Aggregation Period (seconds) Maximum Time Window (seconds) Maximum Time Window (days)
60 86400 1 day
300 604800 7 days
900 2419200 28 days
3600 7776000 90 days
7200 15552000 180 days
21600 31536000 365 days
86400 31536000 365 days

Let's say we are not interested in the credit rate, but rather in the absolute credit usage. To this end, we apply post-processing to the previous result, where we add a field absolute_value to the data_points attribute, whose value is a conversion from the request rate (per aggregation_period) to absolute values.
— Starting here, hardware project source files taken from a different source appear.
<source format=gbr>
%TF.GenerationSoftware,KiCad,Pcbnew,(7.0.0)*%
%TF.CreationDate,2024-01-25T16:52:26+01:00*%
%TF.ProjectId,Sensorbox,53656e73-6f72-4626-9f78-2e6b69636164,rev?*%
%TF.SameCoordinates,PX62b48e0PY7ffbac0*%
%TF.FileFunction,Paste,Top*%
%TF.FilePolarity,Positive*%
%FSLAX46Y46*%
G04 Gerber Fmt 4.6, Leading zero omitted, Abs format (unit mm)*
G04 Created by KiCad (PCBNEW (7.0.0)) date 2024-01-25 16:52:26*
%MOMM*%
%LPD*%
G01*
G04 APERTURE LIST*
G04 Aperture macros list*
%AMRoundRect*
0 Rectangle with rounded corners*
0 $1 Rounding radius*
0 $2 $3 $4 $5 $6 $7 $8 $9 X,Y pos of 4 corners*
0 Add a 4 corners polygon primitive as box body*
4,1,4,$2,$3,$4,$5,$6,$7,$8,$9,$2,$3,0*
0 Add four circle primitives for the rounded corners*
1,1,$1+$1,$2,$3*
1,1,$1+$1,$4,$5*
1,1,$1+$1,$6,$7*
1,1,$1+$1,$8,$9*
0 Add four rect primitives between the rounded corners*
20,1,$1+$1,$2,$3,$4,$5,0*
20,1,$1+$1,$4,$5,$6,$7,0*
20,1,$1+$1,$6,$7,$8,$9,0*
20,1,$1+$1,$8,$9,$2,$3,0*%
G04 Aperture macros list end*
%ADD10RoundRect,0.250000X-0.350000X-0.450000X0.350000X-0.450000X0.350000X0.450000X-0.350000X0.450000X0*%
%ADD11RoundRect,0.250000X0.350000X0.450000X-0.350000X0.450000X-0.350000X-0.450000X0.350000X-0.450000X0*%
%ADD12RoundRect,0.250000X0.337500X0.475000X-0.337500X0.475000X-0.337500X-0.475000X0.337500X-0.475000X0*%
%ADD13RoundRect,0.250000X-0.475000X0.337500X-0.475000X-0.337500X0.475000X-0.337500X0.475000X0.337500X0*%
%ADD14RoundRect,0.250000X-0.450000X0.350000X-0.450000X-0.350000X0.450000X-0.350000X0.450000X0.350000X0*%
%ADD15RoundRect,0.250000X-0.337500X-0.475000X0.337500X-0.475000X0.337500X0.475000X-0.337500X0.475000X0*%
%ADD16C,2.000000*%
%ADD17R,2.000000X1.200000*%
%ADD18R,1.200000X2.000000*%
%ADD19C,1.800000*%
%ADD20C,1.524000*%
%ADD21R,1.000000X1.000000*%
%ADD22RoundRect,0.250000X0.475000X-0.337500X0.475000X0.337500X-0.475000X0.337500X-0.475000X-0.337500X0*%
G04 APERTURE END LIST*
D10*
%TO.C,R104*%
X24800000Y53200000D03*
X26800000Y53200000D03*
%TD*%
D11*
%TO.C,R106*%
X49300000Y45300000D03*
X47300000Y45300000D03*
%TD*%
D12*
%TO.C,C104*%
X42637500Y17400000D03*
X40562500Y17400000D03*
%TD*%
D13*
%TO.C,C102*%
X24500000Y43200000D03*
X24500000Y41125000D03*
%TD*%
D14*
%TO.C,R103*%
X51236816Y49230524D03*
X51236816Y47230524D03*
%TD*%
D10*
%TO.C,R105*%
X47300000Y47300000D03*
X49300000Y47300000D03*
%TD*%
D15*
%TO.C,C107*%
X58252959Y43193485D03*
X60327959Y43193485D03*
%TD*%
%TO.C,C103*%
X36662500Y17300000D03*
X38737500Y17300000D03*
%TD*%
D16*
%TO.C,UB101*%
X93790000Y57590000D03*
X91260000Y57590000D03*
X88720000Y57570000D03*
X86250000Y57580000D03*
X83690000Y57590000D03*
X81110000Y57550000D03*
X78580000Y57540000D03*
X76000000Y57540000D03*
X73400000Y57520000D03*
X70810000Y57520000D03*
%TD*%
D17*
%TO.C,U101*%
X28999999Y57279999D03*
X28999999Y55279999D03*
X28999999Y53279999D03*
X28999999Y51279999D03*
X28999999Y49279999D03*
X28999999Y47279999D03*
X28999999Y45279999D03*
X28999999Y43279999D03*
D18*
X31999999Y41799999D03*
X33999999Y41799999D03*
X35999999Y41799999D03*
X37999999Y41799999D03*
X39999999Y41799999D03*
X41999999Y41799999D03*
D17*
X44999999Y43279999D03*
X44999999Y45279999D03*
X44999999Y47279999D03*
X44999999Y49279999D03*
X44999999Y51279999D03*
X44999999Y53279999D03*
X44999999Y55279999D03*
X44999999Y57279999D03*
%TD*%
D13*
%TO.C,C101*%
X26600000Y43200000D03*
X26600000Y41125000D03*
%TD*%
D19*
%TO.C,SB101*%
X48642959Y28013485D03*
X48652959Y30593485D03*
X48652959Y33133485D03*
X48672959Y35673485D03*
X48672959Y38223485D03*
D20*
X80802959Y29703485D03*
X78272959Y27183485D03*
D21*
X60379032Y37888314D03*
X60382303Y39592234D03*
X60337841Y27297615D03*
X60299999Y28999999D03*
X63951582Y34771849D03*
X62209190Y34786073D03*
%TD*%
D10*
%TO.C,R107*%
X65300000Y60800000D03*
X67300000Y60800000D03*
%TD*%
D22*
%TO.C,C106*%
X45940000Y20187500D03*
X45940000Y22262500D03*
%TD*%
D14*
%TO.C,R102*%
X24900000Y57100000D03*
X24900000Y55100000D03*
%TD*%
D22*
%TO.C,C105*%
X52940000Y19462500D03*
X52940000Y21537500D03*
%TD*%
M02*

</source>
This yields the total credit usage in the entire project during each interval.

# Convert the API response to dictionary for easier post-processingg
deployments_credits_rate = deployments_credits_rate.to_dict()
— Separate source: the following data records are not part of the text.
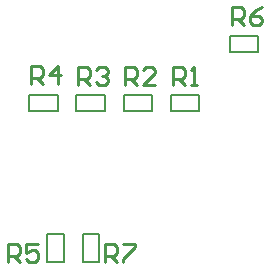
<source format=gto>
G04*
G04 #@! TF.GenerationSoftware,Altium Limited,Altium Designer,19.0.10 (269)*
G04*
G04 Layer_Color=65535*
%FSLAX25Y25*%
%MOIN*%
G70*
G01*
G75*
%ADD10C,0.00787*%
%ADD11C,0.01000*%
D10*
X119474Y45374D02*
Y54823D01*
X124986D01*
Y45374D02*
Y54823D01*
X119474Y45374D02*
X124986D01*
X107663D02*
Y54823D01*
X113175D01*
Y45374D02*
Y54823D01*
X107663Y45374D02*
X113175D01*
X148819Y95669D02*
X158268D01*
X148819D02*
Y101181D01*
X158268D01*
Y95669D02*
Y101181D01*
X133071Y95669D02*
X142520D01*
X133071D02*
Y101181D01*
X142520D01*
Y95669D02*
Y101181D01*
X117323Y95669D02*
X126772D01*
X117323D02*
Y101181D01*
X126772D01*
Y95669D02*
Y101181D01*
X101575D02*
X111024D01*
Y95669D02*
Y101181D01*
X101575Y95669D02*
X111024D01*
X101575D02*
Y101181D01*
X168504Y120866D02*
X177953D01*
Y115354D02*
Y120866D01*
X168504Y115354D02*
X177953D01*
X168504D02*
Y120866D01*
D11*
X126772Y45374D02*
Y51372D01*
X129771D01*
X130770Y50372D01*
Y48373D01*
X129771Y47373D01*
X126772D01*
X128771D02*
X130770Y45374D01*
X132770Y51372D02*
X136768D01*
Y50372D01*
X132770Y46374D01*
Y45374D01*
X169078Y124260D02*
Y130258D01*
X172077D01*
X173077Y129259D01*
Y127259D01*
X172077Y126260D01*
X169078D01*
X171078D02*
X173077Y124260D01*
X179075Y130258D02*
X177076Y129259D01*
X175076Y127259D01*
Y125260D01*
X176076Y124260D01*
X178075D01*
X179075Y125260D01*
Y126260D01*
X178075Y127259D01*
X175076D01*
X94488Y45374D02*
Y51372D01*
X97487D01*
X98487Y50372D01*
Y48373D01*
X97487Y47373D01*
X94488D01*
X96487D02*
X98487Y45374D01*
X104485Y51372D02*
X100486D01*
Y48373D01*
X102486Y49373D01*
X103485D01*
X104485Y48373D01*
Y46374D01*
X103485Y45374D01*
X101486D01*
X100486Y46374D01*
X102149Y104575D02*
Y110573D01*
X105148D01*
X106148Y109574D01*
Y107574D01*
X105148Y106574D01*
X102149D01*
X104149D02*
X106148Y104575D01*
X111146D02*
Y110573D01*
X108147Y107574D01*
X112146D01*
X117930Y104530D02*
Y110528D01*
X120929D01*
X121929Y109528D01*
Y107529D01*
X120929Y106529D01*
X117930D01*
X119929D02*
X121929Y104530D01*
X123928Y109528D02*
X124928Y110528D01*
X126927D01*
X127927Y109528D01*
Y108529D01*
X126927Y107529D01*
X125927D01*
X126927D01*
X127927Y106529D01*
Y105530D01*
X126927Y104530D01*
X124928D01*
X123928Y105530D01*
X133630Y104530D02*
Y110528D01*
X136629D01*
X137629Y109528D01*
Y107529D01*
X136629Y106529D01*
X133630D01*
X135629D02*
X137629Y104530D01*
X143627D02*
X139628D01*
X143627Y108529D01*
Y109528D01*
X142627Y110528D01*
X140628D01*
X139628Y109528D01*
X149430Y104530D02*
Y110528D01*
X152429D01*
X153429Y109528D01*
Y107529D01*
X152429Y106529D01*
X149430D01*
X151429D02*
X153429Y104530D01*
X155428D02*
X157427D01*
X156428D01*
Y110528D01*
X155428Y109528D01*
M02*

</source>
# Add a field with the absolute value of requests per interval of a minute
for i, data_point in enumerate(deployments_credit["data_points"]):
    absolute_value = round(data_point["value"] * deployments_credits_rate["aggregation_period"])
    deployments_credits_rate["data_points"][i]["absolute_value"] = absolute_value

It is possible to add labels (for example deployment_version_id:id, user_id:id or pipeline_version:id) to get more granular data for certain deployment versions, pipeline versions, experiments or users. If you want to get data for a training experiment, you can pass the experiment ID to a deployment_version_id label.

Now let's get the average number of instances of a deployment version in intervals of an hour. To get any results, this metric requires a deployment_version_id label.

# Get the number of instances of a deployment in your project in intervals of an hour
instances_response = api.time_series_data_list(
    project_name=PROJECT_NAME,
    metric="deployments.instances",
    start_date="2024-06-05 00:00:00.00",
    end_date="2024-06-12 09:00:19.65", # Max time range of 90 days
    aggregation_period = 3600, # 1 hour
    labels = "deployment_version_id:51aa4097-ae80-4da7-8dbd-d71a36821444"
)

Lastly, we apply an additional user_id filter to the pipelines.requests metric, with an aggregation_period of a day. We then get the average pipeline request rates per second during that day, made by a service user to a pipeline version.

# Get the request rate of a service user to a pipeline version in intervals of an hour
pipelines_requests_rate_response = api.time_series_data_list(
    project_name=PROJECT_NAME,
    metric="pipelines.requests",
    start_date="2024-06-05 00:00:00.00",
    end_date="2024-06-13 09:00:19.65", # Max time range of 365 days
    aggregation_period = 86400, # 1 day
    labels="pipeline_version_id:9fee5c2e-989e-49dc-b83b-945c3273b5a2,user_id:0344dbb1-5001-4a49-9141-7293ff36eeba"
)

Note that it is only possible to get user-specific details in combination with either specifying a pipeline_version_id or deployment_version_id. To get the total number of requests of a user on the project-level, you will need to loop over all the experiments and deployment versions.


  1. Deployment and pipeline metrics are sampled every 60s 

  2. credits is the amount of credits used by the active instance. The ratio will be different based on the instance type. 

  3. If your deployment version is not showing the express_queue_time and batch_queue_time metrics it may be needed to re-upload your deployment package to start making use of this feature.